Menton: prison ferme requise contre le directeur des ports, sursis simple contre le maire
Quatre ans de prison, dont un avec sursis, ont été requis jeudi à Marseille contre Mathieu Messina, personnage central dans l'affaire des détournements aux ports de Menton, et 3 ans de prison avec sursis contre son mentor, le maire de la ville Yves Juhel (LR).
Le procureur a également requis à l'encontre du maire, aujourd'hui âgé de 80 ans et qui ne se représente pas aux prochaines municipales, une amende de 50.000 euros, une inéligibilité de 5 ans avec exécution provisoire, l'interdiction d'exercer une fonction publique, la confiscation de 44.000 euros sur un compte saisi et l'affichage de la décision en mairie.

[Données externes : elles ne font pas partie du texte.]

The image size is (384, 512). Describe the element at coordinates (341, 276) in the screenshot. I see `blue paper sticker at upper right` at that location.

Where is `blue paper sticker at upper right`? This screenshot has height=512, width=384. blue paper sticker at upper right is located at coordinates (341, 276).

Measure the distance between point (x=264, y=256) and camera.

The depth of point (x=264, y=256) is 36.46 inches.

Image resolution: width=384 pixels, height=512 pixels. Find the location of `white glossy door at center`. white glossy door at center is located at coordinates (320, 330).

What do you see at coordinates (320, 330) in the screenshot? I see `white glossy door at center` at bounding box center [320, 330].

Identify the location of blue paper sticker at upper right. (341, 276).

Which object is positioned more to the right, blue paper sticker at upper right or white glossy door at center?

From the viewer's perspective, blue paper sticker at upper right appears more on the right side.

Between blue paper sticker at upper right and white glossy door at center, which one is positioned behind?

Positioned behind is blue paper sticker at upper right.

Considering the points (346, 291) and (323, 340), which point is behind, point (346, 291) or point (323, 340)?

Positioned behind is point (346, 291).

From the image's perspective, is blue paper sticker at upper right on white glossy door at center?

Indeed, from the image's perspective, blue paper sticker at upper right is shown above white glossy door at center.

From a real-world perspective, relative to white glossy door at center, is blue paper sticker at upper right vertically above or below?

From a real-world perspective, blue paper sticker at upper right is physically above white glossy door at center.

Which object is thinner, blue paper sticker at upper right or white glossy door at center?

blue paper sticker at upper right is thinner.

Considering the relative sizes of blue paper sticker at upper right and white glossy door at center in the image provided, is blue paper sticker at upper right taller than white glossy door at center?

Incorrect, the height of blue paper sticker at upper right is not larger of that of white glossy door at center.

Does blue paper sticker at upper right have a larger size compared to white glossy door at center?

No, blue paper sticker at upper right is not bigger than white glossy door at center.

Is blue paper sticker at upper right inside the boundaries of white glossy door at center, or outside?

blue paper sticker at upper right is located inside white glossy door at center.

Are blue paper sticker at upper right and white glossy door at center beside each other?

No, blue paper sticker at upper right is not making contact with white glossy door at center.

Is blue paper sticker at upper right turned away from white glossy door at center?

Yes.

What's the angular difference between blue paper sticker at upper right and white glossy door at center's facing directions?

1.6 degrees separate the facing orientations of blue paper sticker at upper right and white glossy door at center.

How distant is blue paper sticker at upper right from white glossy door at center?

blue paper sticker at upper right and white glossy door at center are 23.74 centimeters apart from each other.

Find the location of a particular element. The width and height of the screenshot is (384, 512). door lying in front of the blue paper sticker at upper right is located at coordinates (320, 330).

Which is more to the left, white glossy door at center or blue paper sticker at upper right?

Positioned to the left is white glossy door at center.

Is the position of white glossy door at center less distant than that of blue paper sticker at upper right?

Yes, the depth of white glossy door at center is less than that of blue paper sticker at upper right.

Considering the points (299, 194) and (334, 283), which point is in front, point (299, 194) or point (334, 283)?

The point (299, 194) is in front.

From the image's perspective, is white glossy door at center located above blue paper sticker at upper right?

Contre Mathieu Messina, l'ancien adjoint aux finances d'Yves Juhel, propulsé à la tête des ports de Menton et qui a orchestré pour son train de vie personnel des détournements de fonds à hauteur de 870.000 au détriment de cet organisme, le procureur a réclamé, outre la peine de prison avec mandat de dépôt, une inéligibilité de 5 ans avec exécution provisoire et la saisie d'un bien immobilier.
Contre Eric Le Floch, l'ancien directeur des services de la ville de Menton, lanceur d'alerte qui a été à l'origine de l'enquête et a dénoncé un "système mafieux", le procureur a demandé une peine de 6 mois avec sursis, une amende de 5.000 euros et 3 ans inéligibilité, considérant qu'il avait accepté le premier détournement de fonds de 4.500 euros au détriment de la commune, destiné à rembourser des frais de campagne d'Yves Juhel.
M. Juhel était devenu maire en 2021 à la suite du décès de son prédécesseur, Jean-Claude Guibal. Le conseil municipal avait élu celui qui était soutenu par Christian Estrosi contre sa rivale Sandra Paire, elle aussi LR, mais proche d'Eric Ciotti. Une démission d'une partie des élus avait cependant contraint M. Juhel à passer par la case élection début 2022.
Or lors de sa campagne des dépassements de budget avaient entrainé le maire et son entourage à des détournements d'abord auprès de la commune puis auprès de la SPL qui entre temps avait été confiée à Mathieu Messina.
Contre quatre autres prévenus, issus de l'entourage de M. Messina, le procureur a requis des peines de prison avec sursis simple -entre 18 mois et 2 ans-, des amendes allant de 5.000 à 50.000 euros ainsi que des peines d'inéligibilité et des interdictions d'exercice pour trois d'entre eux.
Quatre autres personnes poursuivies dans ce dossier ont déjà été condamnées dans le cadre d'une comparution sur reconnaissance de culpabilité, sorte de plaider-coupable à la française.